The review of the finch plan prompted Steven Smyth — state head of the mining division of the CFMEU, one of Labor’s biggest donors — to put the party’s MPs and candidates on notice to sign a pledge supporting Adani and the coal industry or face a union campaign against them.
Stop Adani referred The Australian’s questions to the Australian Conservation Foundation. A spokesman confirmed the authenticity of the briefing note given to Labor MPs.
“The majority of Australians want to see the Adani mine stopped and our climate, water and threatened species protected,” the ACF spokesman said.
“Adani’s coal mine will accelerate climate change, drain our precious water sources and threaten native wildlife. The majority of Australians want strong climate action. With a federal election looming, a key test for all parties is whether they will stop Adani’s polluting coal mine.”
Adani Mining chief executive Lucas Dow said yesterday stopping the Carmichael mind would increase global emissions.
“The reality is that other countries around the world have also got coal, so it’s not a matter of shutting down the Australian coal industry is going to solve of climate change,” Mr Dow told 2GB.

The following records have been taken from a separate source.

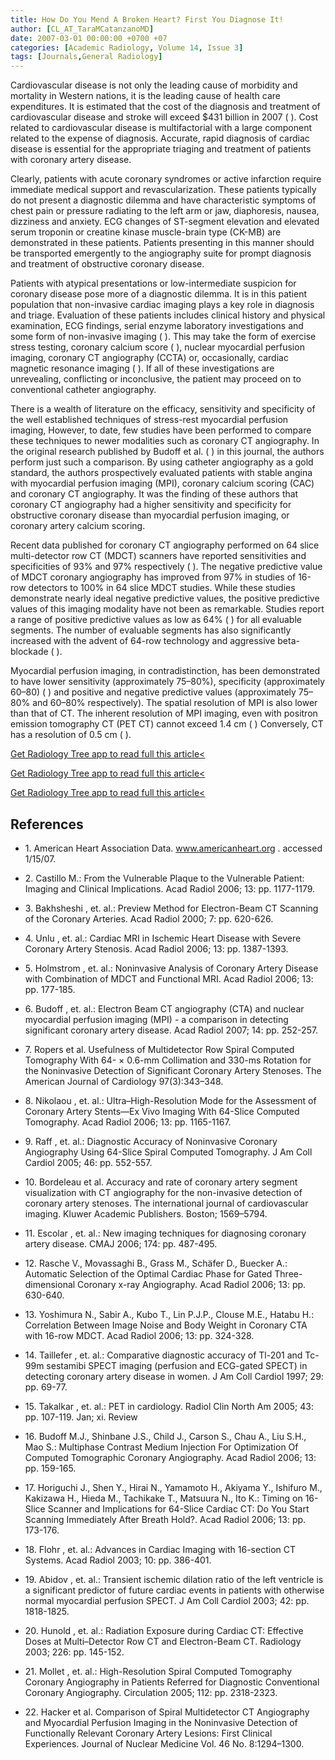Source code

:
 ```yaml
---
title: How Do You Mend A Broken Heart? First You Diagnose It!
author: [CL_AT_TaraMCatanzanoMD]
date: 2007-03-01 00:00:00 +0700 +07
categories: [Academic Radiology, Volume 14, Issue 3]
tags: [Journals,General Radiology]
---
```

Cardiovascular disease is not only the leading cause of morbidity and mortality in Western nations, it is the leading cause of health care expenditures. It is estimated that the cost of the diagnosis and treatment of cardiovascular disease and stroke will exceed $431 billion in 2007 ( ). Cost related to cardiovascular disease is multifactorial with a large component related to the expense of diagnosis. Accurate, rapid diagnosis of cardiac disease is essential for the appropriate triaging and treatment of patients with coronary artery disease.

Clearly, patients with acute coronary syndromes or active infarction require immediate medical support and revascularization. These patients typically do not present a diagnostic dilemma and have characteristic symptoms of chest pain or pressure radiating to the left arm or jaw, diaphoresis, nausea, dizziness and anxiety. ECG changes of ST-segment elevation and elevated serum troponin or creatine kinase muscle-brain type (CK-MB) are demonstrated in these patients. Patients presenting in this manner should be transported emergently to the angiography suite for prompt diagnosis and treatment of obstructive coronary disease.

Patients with atypical presentations or low-intermediate suspicion for coronary disease pose more of a diagnostic dilemma. It is in this patient population that non-invasive cardiac imaging plays a key role in diagnosis and triage. Evaluation of these patients includes clinical history and physical examination, ECG findings, serial enzyme laboratory investigations and some form of non-invasive imaging ( ). This may take the form of exercise stress testing, coronary calcium score ( ), nuclear myocardial perfusion imaging, coronary CT angiography (CCTA) or, occasionally, cardiac magnetic resonance imaging ( ). If all of these investigations are unrevealing, conflicting or inconclusive, the patient may proceed on to conventional catheter angiography.

There is a wealth of literature on the efficacy, sensitivity and specificity of the well established techniques of stress-rest myocardial perfusion imaging, However, to date, few studies have been performed to compare these techniques to newer modalities such as coronary CT angiography. In the original research published by Budoff et al. ( ) in this journal, the authors perform just such a comparison. By using catheter angiography as a gold standard, the authors prospectively evaluated patients with stable angina with myocardial perfusion imaging (MPI), coronary calcium scoring (CAC) and coronary CT angiography. It was the finding of these authors that coronary CT angiography had a higher sensitivity and specificity for obstructive coronary disease than myocardial perfusion imaging, or coronary artery calcium scoring.

Recent data published for coronary CT angiography performed on 64 slice multi-detector row CT (MDCT) scanners have reported sensitivities and specificities of 93% and 97% respectively ( ). The negative predictive value of MDCT coronary angiography has improved from 97% in studies of 16-row detectors to 100% in 64 slice MDCT studies. While these studies demonstrate nearly ideal negative predictive values, the positive predictive values of this imaging modality have not been as remarkable. Studies report a range of positive predictive values as low as 64% ( ) for all evaluable segments. The number of evaluable segments has also significantly increased with the advent of 64-row technology and aggressive beta-blockade ( ).

Myocardial perfusion imaging, in contradistinction, has been demonstrated to have lower sensitivity (approximately 75–80%), specificity (approximately 60–80) ( ) and positive and negative predictive values (approximately 75–80% and 60–80% respectively). The spatial resolution of MPI is also lower than that of CT. The inherent resolution of MPI imaging, even with positron emission tomography CT (PET CT) cannot exceed 1.4 cm ( ) Conversely, CT has a resolution of 0.5 cm ( ).

[Get Radiology Tree app to read full this article<](https://clinicalpub.com/app)

[Get Radiology Tree app to read full this article<](https://clinicalpub.com/app)

[Get Radiology Tree app to read full this article<](https://clinicalpub.com/app)

## References

- 1\.  American Heart Association Data.  www.americanheart.org  . accessed 1/15/07.


- 2\. Castillo M.: From the Vulnerable Plaque to the Vulnerable Patient: Imaging and Clinical Implications. Acad Radiol 2006; 13: pp. 1177-1179.


- 3\. Bakhsheshi , et. al.: Preview Method for Electron-Beam CT Scanning of the Coronary Arteries. Acad Radiol 2000; 7: pp. 620-626.


- 4\. Unlu , et. al.: Cardiac MRI in Ischemic Heart Disease with Severe Coronary Artery Stenosis. Acad Radiol 2006; 13: pp. 1387-1393.


- 5\. Holmstrom , et. al.: Noninvasive Analysis of Coronary Artery Disease with Combination of MDCT and Functional MRI. Acad Radiol 2006; 13: pp. 177-185.


- 6\. Budoff , et. al.: Electron Beam CT angiography (CTA) and nuclear myocardial perfusion imaging (MPI) - a comparison in detecting significant coronary artery disease. Acad Radiol 2007; 14: pp. 252-257.


- 7\.  Ropers et al. Usefulness of Multidetector Row Spiral Computed Tomography With 64- × 0.6-mm Collimation and 330-ms Rotation for the Noninvasive Detection of Significant Coronary Artery Stenoses. The American Journal of Cardiology 97(3):343–348.


- 8\. Nikolaou , et. al.: Ultra–High-Resolution Mode for the Assessment of Coronary Artery Stents—Ex Vivo Imaging With 64-Slice Computed Tomography. Acad Radiol 2006; 13: pp. 1165-1167.


- 9\. Raff , et. al.: Diagnostic Accuracy of Noninvasive Coronary Angiography Using 64-Slice Spiral Computed Tomography. J Am Coll Cardiol 2005; 46: pp. 552-557.


- 10\.  Bordeleau et al. Accuracy and rate of coronary artery segment visualization with CT angiography for the non-invasive detection of coronary artery stenoses. The international journal of cardiovascular imaging. Kluwer Academic Publishers. Boston; 1569–5794.


- 11\. Escolar , et. al.: New imaging techniques for diagnosing coronary artery disease. CMAJ 2006; 174: pp. 487-495.


- 12\. Rasche V., Movassaghi B., Grass M., Schäfer D., Buecker A.: Automatic Selection of the Optimal Cardiac Phase for Gated Three-dimensional Coronary x-ray Angiography. Acad Radiol 2006; 13: pp. 630-640.


- 13\. Yoshimura N., Sabir A., Kubo T., Lin P.J.P., Clouse M.E., Hatabu H.: Correlation Between Image Noise and Body Weight in Coronary CTA with 16-row MDCT. Acad Radiol 2006; 13: pp. 324-328.


- 14\. Taillefer , et. al.: Comparative diagnostic accuracy of Tl-201 and Tc-99m sestamibi SPECT imaging (perfusion and ECG-gated SPECT) in detecting coronary artery disease in women. J Am Coll Cardiol 1997; 29: pp. 69-77.


- 15\. Takalkar , et. al.: PET in cardiology. Radiol Clin North Am 2005; 43: pp. 107-119. Jan; xi. Review


- 16\. Budoff M.J., Shinbane J.S., Child J., Carson S., Chau A., Liu S.H., Mao S.: Multiphase Contrast Medium Injection For Optimization Of Computed Tomographic Coronary Angiography. Acad Radiol 2006; 13: pp. 159-165.


- 17\. Horiguchi J., Shen Y., Hirai N., Yamamoto H., Akiyama Y., Ishifuro M., Kakizawa H., Hieda M., Tachikake T., Matsuura N., Ito K.: Timing on 16-Slice Scanner and Implications for 64-Slice Cardiac CT: Do You Start Scanning Immediately After Breath Hold?. Acad Radiol 2006; 13: pp. 173-176.


- 18\. Flohr , et. al.: Advances in Cardiac Imaging with 16-section CT Systems. Acad Radiol 2003; 10: pp. 386-401.


- 19\. Abidov , et. al.: Transient ischemic dilation ratio of the left ventricle is a significant predictor of future cardiac events in patients with otherwise normal myocardial perfusion SPECT. J Am Coll Cardiol 2003; 42: pp. 1818-1825.


- 20\. Hunold , et. al.: Radiation Exposure during Cardiac CT: Effective Doses at Multi–Detector Row CT and Electron-Beam CT. Radiology 2003; 226: pp. 145-152.


- 21\. Mollet , et. al.: High-Resolution Spiral Computed Tomography Coronary Angiography in Patients Referred for Diagnostic Conventional Coronary Angiography. Circulation 2005; 112: pp. 2318-2323.


- 22\.  Hacker et al. Comparison of Spiral Multidetector CT Angiography and Myocardial Perfusion Imaging in the Noninvasive Detection of Functionally Relevant Coronary Artery Lesions: First Clinical Experiences. Journal of Nuclear Medicine Vol. 46 No. 8:1294–1300.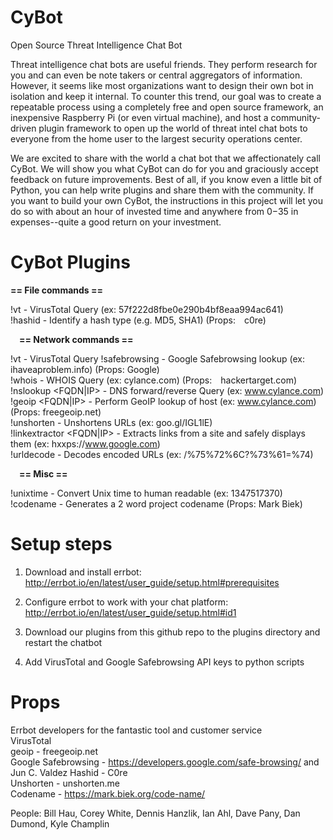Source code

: # CyBot
Open Source Threat Intelligence Chat Bot

Threat intelligence chat bots are useful friends. They perform research for you and can even be note takers or central aggregators of information. However, it seems like most organizations want to design their own bot in isolation and keep it internal. To counter this trend, our goal was to create a repeatable process using a completely free and open source framework, an inexpensive Raspberry Pi (or even virtual machine), and host a community-driven plugin framework to open up the world of threat intel chat bots to everyone from the home user to the largest security operations center.

We are excited to share with the world a chat bot that we affectionately call CyBot. We will show you what CyBot can do for you and graciously accept feedback on future improvements. Best of all, if you know even a little bit of Python, you can help write plugins and share them with the community. If you want to build your own CyBot, the instructions in this project will let you do so with about an hour of invested time and anywhere from $0-$35 in expenses--quite a good return on your investment.


# CyBot Plugins

   **== File commands ==**

 !vt <hash> - VirusTotal Query (ex: 57f222d8fbe0e290b4bf8eaa994ac641)  
 !hashid <hash> - Identify a hash type (e.g. MD5, SHA1) (Props:  c0re)  

  **== Network commands ==**

 !vt <URL> - VirusTotal Query
 !safebrowsing <URL> - Google Safebrowsing lookup (ex:  ihaveaproblem.info) (Props: Google)  
 !whois <domain> - WHOIS Query (ex: cylance.com) (Props:  hackertarget.com)  
 !nslookup <FQDN|IP> - DNS forward/reverse Query (ex: www.cylance.com)  
 !geoip <FQDN|IP> - Perform GeoIP lookup of host (ex: www.cylance.com) (Props: freegeoip.net)  
 !unshorten <shortened URL> - Unshortens URLs (ex: goo.gl/IGL1lE)  
 !linkextractor <FQDN|IP> - Extracts links from a site and safely displays them (ex: hxxps://www.google.com)  
 !urldecode <url> - Decodes encoded URLs (ex: /%75%72%6C?%73%61=%74)  

  **== Misc ==**

 !unixtime <epoch> - Convert Unix time to human readable (ex: 1347517370)  
 !codename - Generates a 2 word project codename (Props: Mark Biek)  


# Setup steps
1)  Download and install errbot:  http://errbot.io/en/latest/user_guide/setup.html#prerequisites

2)  Configure errbot to work with your chat platform:  http://errbot.io/en/latest/user_guide/setup.html#id1

3)  Download our plugins from this github repo to the plugins directory and restart the chatbot

4)  Add VirusTotal and Google Safebrowsing API keys to python scripts


# Props
Errbot developers for the fantastic tool and customer service  
VirusTotal  
geoip - freegeoip.net  
Google Safebrowsing - https://developers.google.com/safe-browsing/ and Jun C. Valdez
Hashid - C0re  
Unshorten - unshorten.me  
Codename - https://mark.biek.org/code-name/

People:  Bill Hau, Corey White, Dennis Hanzlik, Ian Ahl, Dave Pany, Dan Dumond, Kyle Champlin
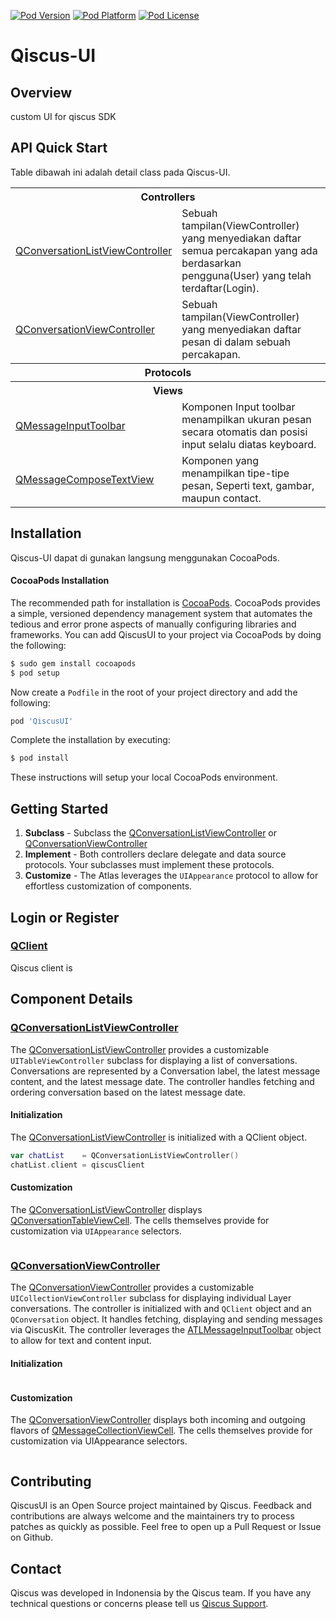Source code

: [![Pod Version](http://img.shields.io/cocoapods/v/Qiscus-UI.svg?style=flat)](http://cocoadocs.org/docsets/Qiscus-UI/)
[![Pod Platform](http://img.shields.io/cocoapods/p/Qiscus-UI.svg?style=flat)](http://cocoadocs.org/docsets/Qiscus-UI/)
[![Pod License](http://img.shields.io/cocoapods/l/Qiscus-UI.svg?style=flat)](https://www.apache.org/licenses/LICENSE-2.0.html)

# Qiscus-UI

## Overview
custom UI for qiscus SDK 

## API Quick Start

Table dibawah ini adalah detail class pada Qiscus-UI.

<table>
    <tr><th colspan="2" style="text-align:center;">Controllers</th></tr>
    <tr>
        <td><a href="Code/Controllers/QConversationListViewController.swift">QConversationListViewController</a></td>
        <td>Sebuah tampilan(ViewController) yang menyediakan daftar semua percakapan yang ada berdasarkan pengguna(User) yang telah terdaftar(Login).</td>
    </tr>
    <tr>
        <td><a href="Code/Controllers/QConversationViewController.swift">QConversationViewController</a></td>
        <td>Sebuah tampilan(ViewController) yang menyediakan daftar pesan di dalam sebuah percakapan.</td>
    </tr>
     <tr><th colspan="2" style="text-align:center;">Protocols</th></tr>
     <tr><th colspan="2" style="text-align:center;">Views</th></tr>
    <tr>
        <td><a href="Code/Views/QMessageInputToolbar.h">QMessageInputToolbar</a></td>
        <td>Komponen Input toolbar menampilkan ukuran pesan secara otomatis dan posisi input selalu diatas keyboard.</td>
    </tr>
    <tr>
        <td><a href="Code/Views/QMessageComposeTextView.h">QMessageComposeTextView</a></td>
        <td>Komponen yang menampilkan tipe-tipe pesan, Seperti text, gambar, maupun contact.</td>
    </tr>
</table>

## Installation

Qiscus-UI dapat di gunakan langsung menggunakan CocoaPods.

#### CocoaPods Installation

The recommended path for installation is [CocoaPods](http://cocoapods.org/). CocoaPods provides a simple, versioned dependency management system that automates the tedious and error prone aspects of manually configuring libraries and frameworks. You can add QiscusUI to your project via CocoaPods by doing the following:

```sh
$ sudo gem install cocoapods
$ pod setup
```

Now create a `Podfile` in the root of your project directory and add the following:

```ruby
pod 'QiscusUI'
```

Complete the installation by executing:

```sh
$ pod install
```

These instructions will setup your local CocoaPods environment.
 
## Getting Started
 
1. **Subclass** - Subclass the [QConversationListViewController](Qiscus/Controllers/QConversationListViewController.swift) or [QConversationViewController](Qiscus/Controllers/QConversationViewController.swift)
2. **Implement** - Both controllers declare delegate and data source protocols. Your subclasses must implement these protocols.
3. **Customize** - The Atlas leverages the `UIAppearance` protocol to allow for effortless customization of components.

## Login or Register
### [QClient]()
Qiscus client is

 
## Component Details
 
### [QConversationListViewController](Qiscus/Controllers/QConversationListViewController.swift)
 
The [QConversationListViewController](Qiscus/Controllers/QConversationListViewController.swift) provides a customizable `UITableViewController` subclass for displaying a list of conversations. Conversations are represented by a Conversation label, the latest message content, and the latest message date. The controller handles fetching and ordering conversation based on the latest message date.
 
#### Initialization
 
The [QConversationListViewController](Qiscus/Controllers/QConversationListViewController.swift) is initialized with a QClient object.
 
```swift
var chatList    = QConversationListViewController()
chatList.client = qiscusClient
```
 
#### Customization
 
The [QConversationListViewController](Qiscus/Controllers/QConversationListViewController.swift) displays [QConversationTableViewCell](Qiscus/Views/QConversationTableViewCell.swift). The cells themselves provide for customization via `UIAppearance` selectors.
 
```swift

```
 
### [QConversationViewController](Qiscus/Controllers/QConversationViewController.swift)
 
The [QConversationViewController](Qiscus/Controllers/QConversationViewController.swift) provides a customizable `UICollectionViewController` subclass for displaying individual Layer conversations. The controller is initialized with and `QClient` object and an `QConversation` object. It handles fetching, displaying and sending messages via QiscusKit. The controller leverages the [ATLMessageInputToolbar](Code/Views/QMessageInputToolbar.swift) object to allow for text and content input.
 
#### Initialization
 
```swift

```
 
#### Customization
 
The [QConversationViewController](Qiscus/Controllers/QConversationViewController.swift) displays both incoming and outgoing flavors of [QMessageCollectionViewCell](Qiscus/Views/QMessageCollectionViewCell.swift). The cells themselves provide for customization via UIAppearance selectors.
 
```swift

```
 



## Contributing

QiscusUI is an Open Source project maintained by Qiscus. Feedback and contributions are always welcome and the maintainers try to process patches as quickly as possible. Feel free to open up a Pull Request or Issue on Github.

## Contact

Qiscus was developed in Indonensia by the Qiscus team. If you have any technical questions or concerns please tell us [Qiscus Support](mailto:support@qiscus.com).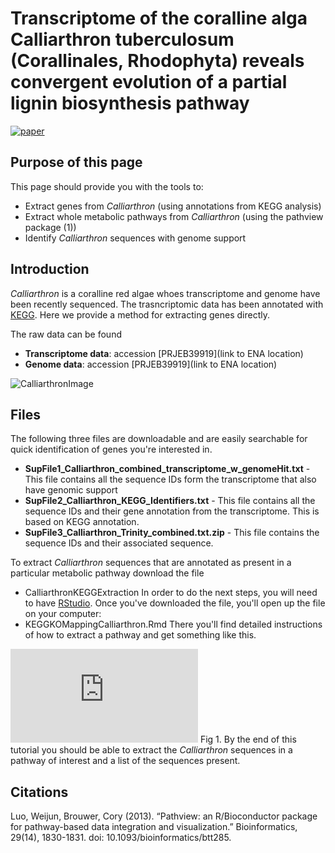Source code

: 
Transcriptome of the coralline alga Calliarthron tuberculosum (Corallinales, Rhodophyta) reveals convergent evolution of a partial lignin biosynthesis pathway
=======
[![paper](https://upload.wikimedia.org/wikipedia/commons/thumb/5/52/Continuous_form_paper_%2814p875_x_11%29.jpg/330px-Continuous_form_paper_%2814p875_x_11%29.jpg=Download)](https://upload.wikimedia.org/wikipedia/commons/thumb/5/52/Continuous_form_paper_%2814p875_x_11%29.jpg/330px-Continuous_form_paper_%2814p875_x_11%29.jpg)



Purpose of this page
------------
This page should provide you with the tools to:
- Extract genes from *Calliarthron* (using annotations from KEGG analysis)
- Extract whole metabolic pathways from *Calliarthron* (using the pathview package (1))
- Identify *Calliarthron* sequences with genome support

Introduction
------------
*Calliarthron* is a coralline red algae whoes transcriptome and genome have been recently sequenced. The trasncriptomic data has been annotated with [KEGG](https://www.genome.jp/kegg/pathway.html). Here we provide a method for extracting genes directly.

The raw data can be found 
- **Transcriptome data**: accession [PRJEB39919](link to ENA location)
- **Genome data**: accession [PRJEB39919](link to ENA location)


![CalliarthronImage](http://www3.botany.ubc.ca/martone/gallery-images/22.jpg)


Files
------------
The following three files are downloadable and are easily searchable for quick identification of genes you're interested in.
- **SupFile1_Calliarthron_combined_transcriptome_w_genomeHit.txt** - This file contains all the sequence IDs form the transcriptome that also have genomic support
- **SupFile2_Calliarthron_KEGG_Identifiers.txt** - This file contains all the sequence IDs and their gene annotation from the transcriptome. This is based on KEGG annotation.
- **SupFile3_Calliarthron_Trinity_combined.txt.zip** - This file contains the sequence IDs and their associated sequence.

To extract *Calliarthron* sequences that are annotated as present in a particular metabolic pathway download the file
- CalliarthronKEGGExtraction
In order to do the next steps, you will need to have [RStudio](https://rstudio.com/). Once you've downloaded the file, you'll open up the file on your computer:
- KEGGKOMappingCalliarthron.Rmd
There you'll find detailed instructions of how to extract a pathway and get something like this.

![flowChart](https://github.com/martonelab/geneAnnotCalliarthronTranscriptome/blob/master/images/GeneIdentFlowChart.pdf)
Fig 1. By the end of this tutorial you should be able to extract the *Calliarthron* sequences in a pathway of interest and a list of the sequences present.

Citations
-----------
Luo, Weijun, Brouwer, Cory (2013). “Pathview: an R/Bioconductor package for pathway-based data integration and visualization.” Bioinformatics, 29(14), 1830-1831. doi: 10.1093/bioinformatics/btt285.
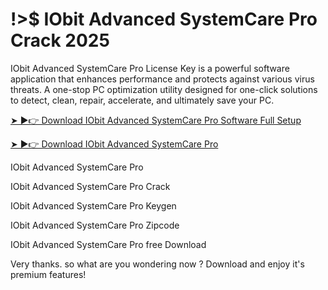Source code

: # !>$ IObit Advanced SystemCare Pro Crack 2025


IObit Advanced SystemCare Pro License Key is a powerful software application that enhances performance and protects against various virus threats. A one-stop PC optimization utility designed for one-click solutions to detect, clean, repair, accelerate, and ultimately save your PC. 

<a href="https://pc4download.com/after-verification-click-go-to-download-page/" rel="nofollow">➤ ►👉 Download IObit Advanced SystemCare Pro Software Full Setup</a>

<a href="https://pc4download.com/after-verification-click-go-to-download-page/" rel="nofollow">➤ ►👉 Download IObit Advanced SystemCare Pro </a>

IObit Advanced SystemCare Pro 

IObit Advanced SystemCare Pro Crack

IObit Advanced SystemCare Pro Keygen

IObit Advanced SystemCare Pro Zipcode

IObit Advanced SystemCare Pro free Download

Very thanks. so what are you wondering now ? Download and enjoy it's premium features!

“The reality is if the coal doesn’t come from here it’s going to come from a lower-quality source somewhere else, so it’s actually going to be worse for the environment.”
According to Stop Adani’s briefing note, a future government could revoke Adani’s approvals “on the grounds that there is new information about the significant impacts from the mine”.
“Neil Williams SC and economist Saul Eslake advise that reviewing and revoking Adani’s approval would not incur compensation nor create sovereign risk,” the briefing said.
Stop Adani wanted Labor to vow from opposition that it would review Adani’s approvals and “if the evidence supports it … not hesitate to revoke it”.